What option does the owner have? Get solicitors involved? Re-negotiate a lower price? Kick out the non-paying tenant and go back to someone else who they turned down previously coz the big talker offered the big money?
The owner should have a plan-b in place before taking the lotto-type money being spoken about a few months back.
Hard to believe that people would enter into a contract and decide not to fulfil their side of it. It's not an option that has ever been available to me.
You should nearly as careful picking a tennent as picking a wife/husband.
Of course that would be a sensible approach in fairness, but I'm not sure how many are done that way in practice
In fairness 250 to 300 are realistic figures not like the willy wavers offering stupid money
Alright when money is in advance though. you needn't let them in until money comes
I didn't hear of any dairy farmers leasing at 250 - 300/acre offering to increase the rent this last 12 mths either
They may have been negotiated on that premise, in some instances even agreed between both parties.
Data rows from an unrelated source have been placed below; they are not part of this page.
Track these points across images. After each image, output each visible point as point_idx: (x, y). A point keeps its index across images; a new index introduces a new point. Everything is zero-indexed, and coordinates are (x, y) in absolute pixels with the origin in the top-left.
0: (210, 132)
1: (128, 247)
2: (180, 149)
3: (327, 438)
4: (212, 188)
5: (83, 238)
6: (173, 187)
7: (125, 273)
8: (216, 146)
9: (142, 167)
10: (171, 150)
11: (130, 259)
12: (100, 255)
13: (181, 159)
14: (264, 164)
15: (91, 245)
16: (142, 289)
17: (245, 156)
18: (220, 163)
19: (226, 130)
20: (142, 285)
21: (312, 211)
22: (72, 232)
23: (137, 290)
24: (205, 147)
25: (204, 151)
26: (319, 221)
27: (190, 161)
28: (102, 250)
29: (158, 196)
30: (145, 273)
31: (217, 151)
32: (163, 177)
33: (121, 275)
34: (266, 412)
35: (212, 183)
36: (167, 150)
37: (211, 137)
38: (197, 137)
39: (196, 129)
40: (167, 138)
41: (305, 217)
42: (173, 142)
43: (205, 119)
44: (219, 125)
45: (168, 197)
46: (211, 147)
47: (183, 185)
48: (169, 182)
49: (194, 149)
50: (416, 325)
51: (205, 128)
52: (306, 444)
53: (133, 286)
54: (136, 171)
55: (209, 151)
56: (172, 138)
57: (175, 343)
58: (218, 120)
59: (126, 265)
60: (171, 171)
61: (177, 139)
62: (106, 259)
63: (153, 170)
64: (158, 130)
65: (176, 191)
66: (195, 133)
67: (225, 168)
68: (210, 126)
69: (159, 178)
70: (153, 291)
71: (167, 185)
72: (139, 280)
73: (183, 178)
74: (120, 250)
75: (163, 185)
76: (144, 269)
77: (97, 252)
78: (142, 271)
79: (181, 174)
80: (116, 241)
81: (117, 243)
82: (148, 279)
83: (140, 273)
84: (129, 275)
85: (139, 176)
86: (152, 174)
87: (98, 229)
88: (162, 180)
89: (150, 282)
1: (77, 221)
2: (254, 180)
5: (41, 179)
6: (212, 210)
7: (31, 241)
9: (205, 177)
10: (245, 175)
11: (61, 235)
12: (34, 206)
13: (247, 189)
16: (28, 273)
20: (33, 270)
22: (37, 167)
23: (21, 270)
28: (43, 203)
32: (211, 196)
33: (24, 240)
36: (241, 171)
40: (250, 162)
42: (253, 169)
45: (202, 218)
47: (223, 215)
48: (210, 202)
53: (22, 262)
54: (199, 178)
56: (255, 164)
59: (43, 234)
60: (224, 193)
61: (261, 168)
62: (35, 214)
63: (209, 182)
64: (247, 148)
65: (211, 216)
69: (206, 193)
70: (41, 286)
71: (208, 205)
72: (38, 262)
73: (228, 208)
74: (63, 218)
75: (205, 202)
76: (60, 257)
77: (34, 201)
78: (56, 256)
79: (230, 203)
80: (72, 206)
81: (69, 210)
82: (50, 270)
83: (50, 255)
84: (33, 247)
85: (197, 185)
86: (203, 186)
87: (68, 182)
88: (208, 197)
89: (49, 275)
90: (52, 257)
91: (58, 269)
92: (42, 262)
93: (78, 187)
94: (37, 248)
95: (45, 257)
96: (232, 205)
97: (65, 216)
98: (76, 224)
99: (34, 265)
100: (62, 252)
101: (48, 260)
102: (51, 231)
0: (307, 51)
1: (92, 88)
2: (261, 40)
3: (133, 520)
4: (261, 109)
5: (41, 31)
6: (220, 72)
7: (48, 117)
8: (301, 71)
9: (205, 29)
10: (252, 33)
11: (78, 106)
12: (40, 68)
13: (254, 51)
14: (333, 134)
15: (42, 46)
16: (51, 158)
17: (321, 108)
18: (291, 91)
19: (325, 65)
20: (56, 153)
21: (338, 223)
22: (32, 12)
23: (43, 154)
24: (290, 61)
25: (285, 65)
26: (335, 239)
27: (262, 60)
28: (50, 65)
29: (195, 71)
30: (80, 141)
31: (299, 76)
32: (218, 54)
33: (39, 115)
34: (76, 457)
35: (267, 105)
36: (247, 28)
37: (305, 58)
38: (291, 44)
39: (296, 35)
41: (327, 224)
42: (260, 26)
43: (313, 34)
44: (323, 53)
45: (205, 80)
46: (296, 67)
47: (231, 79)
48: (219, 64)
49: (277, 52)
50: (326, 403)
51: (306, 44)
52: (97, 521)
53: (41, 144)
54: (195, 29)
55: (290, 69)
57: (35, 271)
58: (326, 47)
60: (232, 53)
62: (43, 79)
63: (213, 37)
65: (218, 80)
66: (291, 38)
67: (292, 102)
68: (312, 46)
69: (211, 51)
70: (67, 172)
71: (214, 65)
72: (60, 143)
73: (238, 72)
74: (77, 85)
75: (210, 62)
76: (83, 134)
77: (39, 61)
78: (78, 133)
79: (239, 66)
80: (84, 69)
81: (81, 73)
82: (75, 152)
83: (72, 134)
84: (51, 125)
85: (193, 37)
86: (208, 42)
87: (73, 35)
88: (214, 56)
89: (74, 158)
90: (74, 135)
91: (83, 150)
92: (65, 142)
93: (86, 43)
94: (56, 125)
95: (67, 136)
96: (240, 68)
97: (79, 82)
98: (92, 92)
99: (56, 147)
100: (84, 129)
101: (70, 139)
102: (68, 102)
That's it of course, the cynic in me expects to see a good few of these leased renegotiated down in a few years as it will cost landowners more to get them out than take a lower payment.
No certainty of actually getting the money though at each payment
South East, I'd say a lot that were hanging on for suckler exit scheme and waiting to see what would happen with cap payments have decided the money on offer to lease is too good to turn down.
Interesting where are you based nothing available around here
Never seen as much land for lease in the local papers and by all accounts 400-700 being achieved on everything. Be 3 or 4 massive farms to a parish in short I'd say
He will be getting plenty of professional advice in short if he is depending on milk to pay that lease and all the other bills. It will be interesting to see how it all plays out, the base price to rent land seems to have settled at least 50 percent ahead of where it was 2 years ago, wouldn't be so sure base price for milk will settle as high.
Not to mention all the other things that have gone up unlikely to ever get cheaper, labour, veterinary, electricity, insurance,machinery,concrete,steel, stone, accountant, detergents, parlour consumables, I could go on and on..and the big one, personal drawings have had to go up because of household expenses also skyrocketing.
Thems the ones who really f the job up usually
This is a sound and solid piece of advice. But the only problem with the fellas paying big money is that it creates a perception that its the value of land now not the the exception.
Always
Balls I hadn't seen that yet 😬
600 an acre down here last month. It's not faulty calculators it's greed. Get rid of all the small guys and have ranch type farms.. Control the coops to get the last cent. Cut every one to the last cent. The sad part is that they will succeed.
When I took over the farm every one had 4 or 5 sows. Economy of scale finished those.